『……しっかり写っとるかな?…画面越しやけど久しぶりやんな。……渚』
幼馴染の灯から、急にビデオメッセージが送られてきた。
『 コレを見とる、っていうことは私はもうこの世にはおらんてことやんな。 』
『 ……ははっ、寂しいな、もう逢えやんの 。 』
画面越しの灯は、病院に居た。
ベッドの上で、寝ていた。
昔は、あんなに元気に遊んでいたのに。
白い顔。
元々細かった身体が、更に細くなってしまっている。
『 ……まあ、渚は私のこと……嫌いなんやろ? ………前、撫子の前ではっきり言うとったもんね。 』
…嫌いじゃない。
寧ろ、俺は 灯 の事が ――
『……ま、めんどい前置きはもう終わりにしよか。
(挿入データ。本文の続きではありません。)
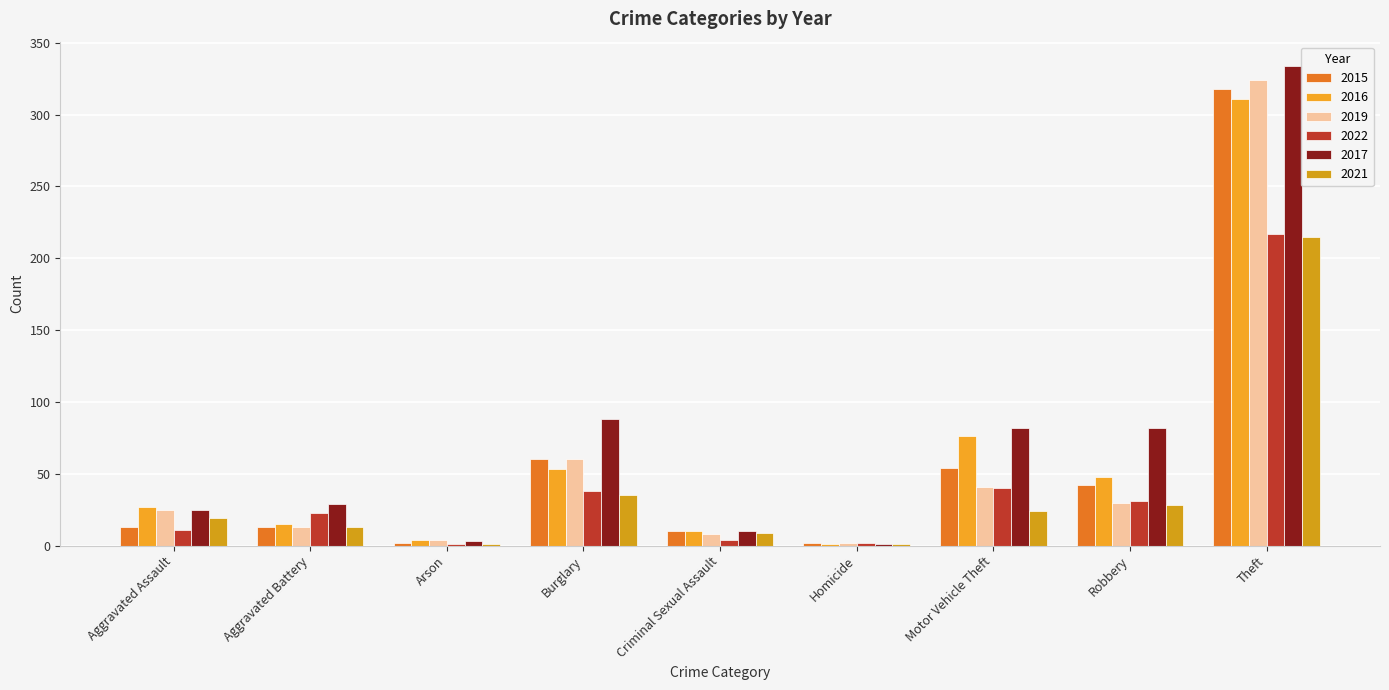

Which category has the highest value in the 2017 series?

Theft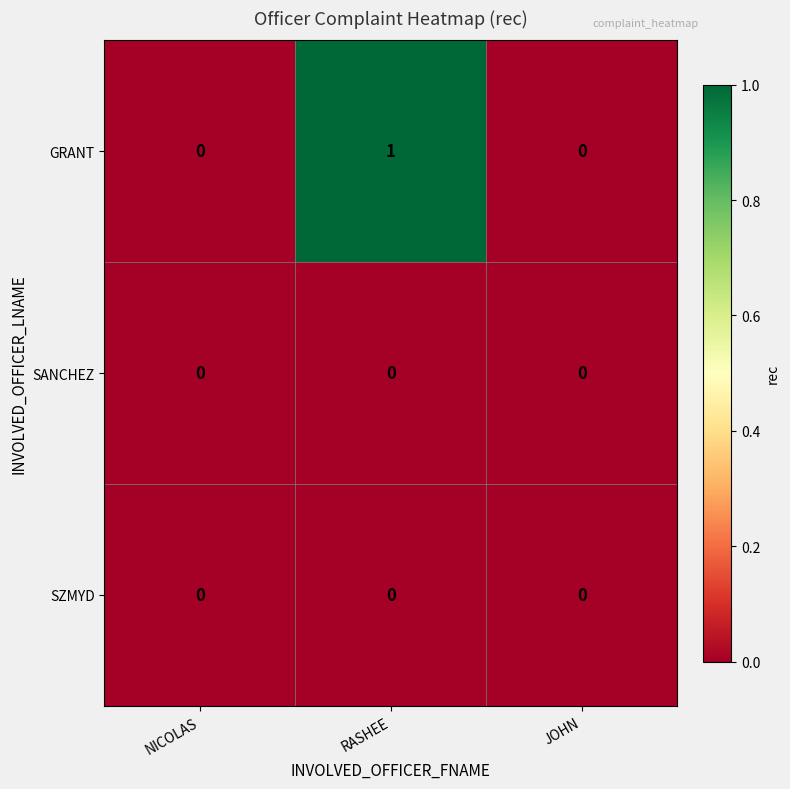

Reading left to right, what are all the values shown in this chart?

GRANT: 0	1	0
SANCHEZ: 0	0	0
SZMYD: 0	0	0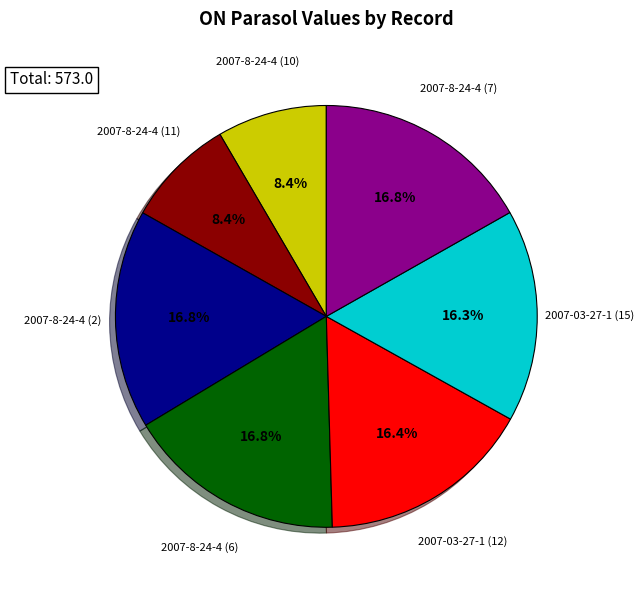

To the nearest percent, what portion does 2007-03-27-1 (15) represent?

16%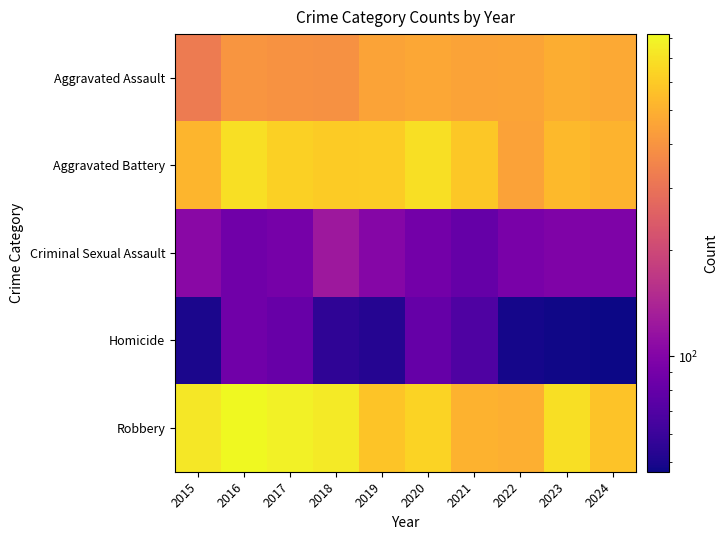

Rank the series at 2018 from highest to lowest value.

Robbery, Aggravated Battery, Aggravated Assault, Criminal Sexual Assault, Homicide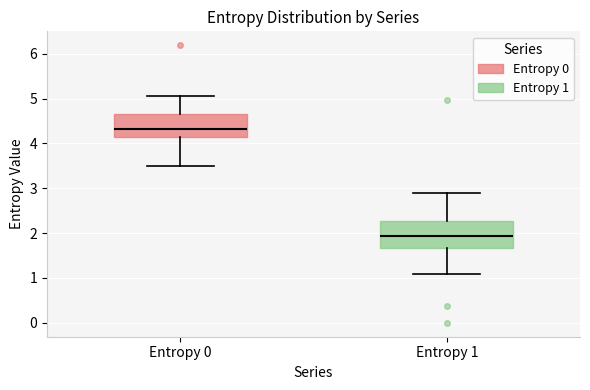

Which box's median line is the highest?

Entropy 0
……私な、ずっと渚に言いたかった事があんねん。』
止めてくれ。
『私な………渚の事がな』
その先の言葉を、言わないでくれ。
まだ、区切りがついてないのに。
まだ、灯に対しての想いが残ってるのに。
『ずうっと、好きやった。』
「……今、そんな事言われても……………もう遅いやろ」
時雨 灯 享年16歳
俺の幼馴染で、 初恋の人 の灯は
膵臓癌により、呆気なくこの世を去った。
「………いかんといてや、」
俺は、ベッドに横になりながら静かに雫を流した。